REFLEXes

Les cyber-fafs

29 novembre 2004 Les radicaux

INTERNET A-T-IL PERMIS L’EMERGENCE D’UN NOUVEAU TYPE D’ACTIVITES D’EXTREME DROITE ?

Son faible coût, sa relative simplicité d’utilisation et le fait qu’une personne seule puisse réaliser un site d’apparence professionnelle ont en effet favorisé la production de sites qui n’avaient pas d’équivalents dans le petit monde de l’édition nationaliste, fanzines compris. Si de nombreuses pages persos fascistoïdes reprennent des thèmes rebattus par ailleurs (on ne compte plus, par exemple, les sites anticommunistes), certaines thématiques actuelles ont trouvé matière à s’épanouir sur le Net. On en retiendra deux exemples : SOS-Racaille et Radikalweb, qui sont intimement liés et ont connu leur quart d’heure de gloire, aujourd’hui bien loin, tant il est vrai que rien ne dure sur Internet.
Depuis moins de deux ans, on a vu apparaître des sites consacrés à la dénonciation des «racailles», vocable désignant tout jeune à la fois immigré et banlieusard, dont la casquette et le survêtement jaune mettent en émoi le bourgeois du centre-ville. Parfois, ces sites se veulent «apolitiques», tel le site Anti-Racaille : animé par une «malheureuse victime», il propose une description détaillée des fameuses «racailles», et des «solutions» pour lutter contre (contrôle social et rééducation sont au menu). À noter que notre brave citoyen est soucieux malgré tout de ne pas être associé aux «racistes» et aux «nationalistes» : il a ainsi refusé d’échanger sa bannière avec deux sites qui nous ont davantage intéressés, à savoir SOS-Racaille et Radikalweb.
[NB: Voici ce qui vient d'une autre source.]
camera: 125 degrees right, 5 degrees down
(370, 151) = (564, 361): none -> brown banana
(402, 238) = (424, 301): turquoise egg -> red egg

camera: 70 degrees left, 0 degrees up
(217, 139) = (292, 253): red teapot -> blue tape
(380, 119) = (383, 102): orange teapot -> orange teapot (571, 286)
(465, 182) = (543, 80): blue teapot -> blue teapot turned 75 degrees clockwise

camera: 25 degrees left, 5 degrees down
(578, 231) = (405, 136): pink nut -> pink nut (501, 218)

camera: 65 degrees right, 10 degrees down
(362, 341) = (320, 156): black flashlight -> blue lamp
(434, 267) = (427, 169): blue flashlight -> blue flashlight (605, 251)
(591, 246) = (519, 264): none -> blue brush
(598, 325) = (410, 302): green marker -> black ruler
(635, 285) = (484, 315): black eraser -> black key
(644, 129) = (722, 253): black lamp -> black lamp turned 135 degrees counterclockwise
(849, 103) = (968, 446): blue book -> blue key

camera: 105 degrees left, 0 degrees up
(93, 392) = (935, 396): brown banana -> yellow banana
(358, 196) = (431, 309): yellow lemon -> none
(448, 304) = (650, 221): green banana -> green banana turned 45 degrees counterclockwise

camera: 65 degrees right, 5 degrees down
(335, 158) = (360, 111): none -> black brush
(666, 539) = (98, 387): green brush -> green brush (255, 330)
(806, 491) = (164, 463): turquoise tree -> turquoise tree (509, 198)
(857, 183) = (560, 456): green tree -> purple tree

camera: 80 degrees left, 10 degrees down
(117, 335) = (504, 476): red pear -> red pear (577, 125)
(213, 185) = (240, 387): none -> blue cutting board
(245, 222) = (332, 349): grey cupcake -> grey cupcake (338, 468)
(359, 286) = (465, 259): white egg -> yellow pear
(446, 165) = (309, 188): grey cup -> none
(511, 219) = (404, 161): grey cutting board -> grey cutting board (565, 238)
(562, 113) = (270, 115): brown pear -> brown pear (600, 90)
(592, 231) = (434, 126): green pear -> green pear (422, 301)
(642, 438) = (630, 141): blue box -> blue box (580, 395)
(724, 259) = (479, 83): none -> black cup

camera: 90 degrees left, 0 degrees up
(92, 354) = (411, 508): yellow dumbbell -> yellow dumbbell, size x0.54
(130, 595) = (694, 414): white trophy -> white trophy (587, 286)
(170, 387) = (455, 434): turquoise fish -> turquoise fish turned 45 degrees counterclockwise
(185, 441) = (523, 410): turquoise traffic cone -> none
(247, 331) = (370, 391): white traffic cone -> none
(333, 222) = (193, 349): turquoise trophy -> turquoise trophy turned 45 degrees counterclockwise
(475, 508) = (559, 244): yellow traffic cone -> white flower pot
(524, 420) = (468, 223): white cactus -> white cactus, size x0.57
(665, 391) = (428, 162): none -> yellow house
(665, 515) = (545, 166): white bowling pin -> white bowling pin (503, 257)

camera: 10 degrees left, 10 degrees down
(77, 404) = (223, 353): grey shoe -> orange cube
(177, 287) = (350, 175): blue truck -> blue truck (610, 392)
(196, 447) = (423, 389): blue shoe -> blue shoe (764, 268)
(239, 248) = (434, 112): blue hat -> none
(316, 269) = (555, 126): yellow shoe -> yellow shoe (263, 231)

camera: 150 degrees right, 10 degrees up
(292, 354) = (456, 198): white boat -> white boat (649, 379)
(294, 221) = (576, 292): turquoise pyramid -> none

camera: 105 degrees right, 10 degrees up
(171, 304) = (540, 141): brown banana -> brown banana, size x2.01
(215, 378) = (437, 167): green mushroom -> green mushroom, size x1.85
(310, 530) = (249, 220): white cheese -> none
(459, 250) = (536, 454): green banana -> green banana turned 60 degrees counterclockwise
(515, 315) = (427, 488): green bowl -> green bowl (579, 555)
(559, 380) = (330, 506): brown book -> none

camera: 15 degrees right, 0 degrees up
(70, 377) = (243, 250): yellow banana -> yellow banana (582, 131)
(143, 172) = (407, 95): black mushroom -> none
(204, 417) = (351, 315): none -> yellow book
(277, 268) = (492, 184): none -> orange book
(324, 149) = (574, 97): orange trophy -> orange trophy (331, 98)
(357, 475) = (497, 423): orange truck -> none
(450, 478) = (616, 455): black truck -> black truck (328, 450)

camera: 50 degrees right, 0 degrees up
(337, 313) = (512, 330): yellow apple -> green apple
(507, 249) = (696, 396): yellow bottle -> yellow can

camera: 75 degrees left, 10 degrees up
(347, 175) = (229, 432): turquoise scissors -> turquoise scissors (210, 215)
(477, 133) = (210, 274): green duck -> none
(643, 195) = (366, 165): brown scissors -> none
Le premier, ouvert en mars 2001, se démarque des sites du genre en invitant les représentants de la force publique à dénoncer nommément les soi-disantes «racailles» (en rassemblant des documents confidentiels de la police) afin de pouvoir faire justice soi-même. S’appuyant sur un discours apocalyptique annonçant la guerre ethnique pour demain, elle estime en effet nécessaire le recours à des moyens non conventionnels, à savoir «des opérations armées contre la racaille», menés par des groupes clandestins composés de professionnels de la sécurité et du maintien de l’ordre, et se fixe comme second objectif de préparer l’opinion à l’accepter. Délire mythomane ? Certainement, et rien ne permet d’affirmer que des policiers se soient effectivement compromis. N’empêche, le site a attiré plus de 1500 visiteurs en moins de six mois, et, si sa publicité a été assurée en grande partie par les sites nationalistes xénophobes, il a également touché le cercle plus large des paranos de tout acabit (comme celui de «France, Armes et Liberté, le site «non officiel» des Amateurs d’Armes», par exemple, qui proposait un lien vers le site). Le MRAP, qui a porté plainte contre le site en septembre 2001, fait le lien avec le MNR, sans pouvoir en apporter le plus petit bout de preuve. Notons en revanche que certaines références du webmestre (qui propose comme modèle les opérations de l’armée israélienne contre les Palestiniens) et son discours violemment anti-arabe laisse plutôt pensé qu’il serait proche de l’extrême droite juive, et du BETAR en particulier. De quoi faire dresser des cheveux (?) sur la tête des NR d’Unité radicale qui admiraient tant ce site, aujourd’hui fermé.

Plus classique sur le fond (dénonciation du racisme «anti-blanc») mais innovant dans la forme (look branché et humour décalé), Radikalweb fut une star incontestable du Web dans les milieux nationalistes durant les années 2000-2001. Se voulant la version «fun» du discours xénophobe le plus radical, le site proposait des photos d’esclaves noirs, des publicités Banania du milieu du siècle, une collection de blagues racistes et antisémites, des dessins de Sergueï ainsi qu’une rubrique explicitement intitulée «Où sortir le soir entre Blancs» qui donnait la liste (entre autres) des discothèques dénoncées par SOS Racisme ou celle des soirées gaber aux pratiques discriminatoires. Le site a connu des difficultés dès le printemps 2001, d’abord en raison de querelles internes, puis à cause des tracasseries de la part de Front 14 (son hébergeur), et enfin et surtout en raison de la violence raciste des propos tenus sur son forum, qui lui attira les foudres de la justice. Le site est aujourd’hui fermé, et depuis, de nouveaux sites (La Justicière, La Sentinelle) ont repris le flambeau, mais heureusement sans retrouver le ton caustique et pseudo-humoristique qui était le principal danger représenté par le site, qui visait ainsi à étendre son discours au-delà des sphères classiques de l’extrême droite.